Supply cuts by oil producers are having an impact on petrol prices, potentially boosting inflation.

Supply cuts by oil producers are having an impact on petrol prices, potentially boosting inflation. Photo: Getty

Motorists are forking out well over $2 a litre for fuel in parts of the country due to spiking oil prices and a weakening Australian dollar.

In some corners of the nation, petrol prices have overtaken the highs of last year after the conflict in Ukraine sent prices soaring.

Average prices in Sydney have hit $2.20 a litre for unleaded petrol, according to Compare the Market data – a whisper above the $2.18 a litre average reached during the peak last year.

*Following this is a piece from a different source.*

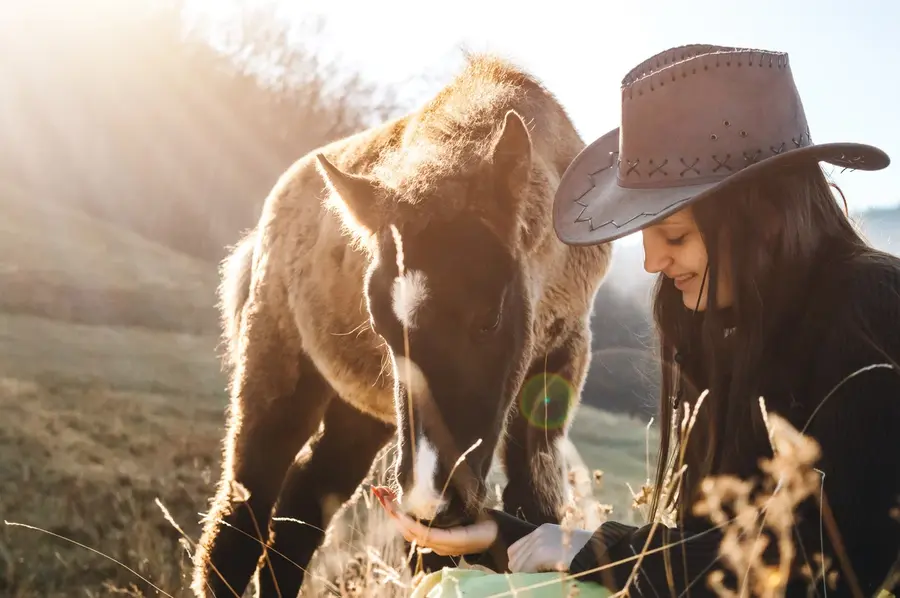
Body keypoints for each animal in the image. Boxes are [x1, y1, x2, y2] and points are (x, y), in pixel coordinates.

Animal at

Volatility in global oil markets is underpinning higher petrol and diesel prices in Australia, with the Brent oil futures lifting above $US93 a barrel late last week.

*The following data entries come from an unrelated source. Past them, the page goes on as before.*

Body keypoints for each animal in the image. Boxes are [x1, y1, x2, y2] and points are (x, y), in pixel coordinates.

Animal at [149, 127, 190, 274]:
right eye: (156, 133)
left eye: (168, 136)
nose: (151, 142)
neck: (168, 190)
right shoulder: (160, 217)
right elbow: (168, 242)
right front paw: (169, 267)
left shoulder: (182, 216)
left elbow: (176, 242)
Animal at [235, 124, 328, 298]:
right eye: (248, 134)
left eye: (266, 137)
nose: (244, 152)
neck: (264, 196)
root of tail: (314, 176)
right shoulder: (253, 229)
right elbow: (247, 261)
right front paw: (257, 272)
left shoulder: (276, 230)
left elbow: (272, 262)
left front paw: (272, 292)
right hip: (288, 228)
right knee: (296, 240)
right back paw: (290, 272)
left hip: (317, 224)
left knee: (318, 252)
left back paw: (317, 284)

This was the highest level reached by the key oil benchmark since November 2022.

Commonwealth Bank commodities expert Vivek Dhar said supply cuts by major oil producers were keeping upward pressure on prices, with the latest data showing global stockpiles were already starting to decline sharply.

He said both Saudi Arabia and Russia had extended their supply and export cuts through to the end of the year against expectations they would ease in October.

Mr Dhar said oil prices above $US100 a barrel were not unthinkable in the second half of 2023 under these conditions but stockpiles would need to fall as rapidly in September as in August for that to eventuate.

He said elevated refining margins and a weaker Australian dollar were also feeding into the higher cost of petrol and diesel in Australia.

“A weaker Australian dollar looms as a threat in coming months if China’s economic data surprises on the downside and iron ore prices retreat materially,” the analyst wrote in a note.

Higher fuel prices could also complicate the Reserve Bank’s task of returning inflation to its two-to-three per cent target range.

AMP economist Shane Oliver said fuel prices would amount to a direct boost to inflation numbers and would likely worry Australia’s central bank.

But he said it would be unlikely to trigger another interest rate hike in isolation.

Dr Oliver said the latest fuel price hike was hitting the economy at a very different time than when the conflict in Ukraine triggered a surge last year.

He said the surge in prices last year was from a much lower base and came alongside supply shortfalls and growing demand for just about everything.

“This time around it is a bit different, the magnitude of the increase isn’t as pronounced and everything else isn’t also going up,” he told AAP.

Paired with a weakening consumer sector, high fuel prices may act as a “tax on spending” and help weigh on economic activity.

With households tightening their belts, Dr Oliver said the retailers may not be in a position to pass on higher transport as readily as last year.

He also said an extra $10 a week in fuel costs would amount to another hit to household budgets at a time when mortgage holders were already enduring painful increases in their repayments.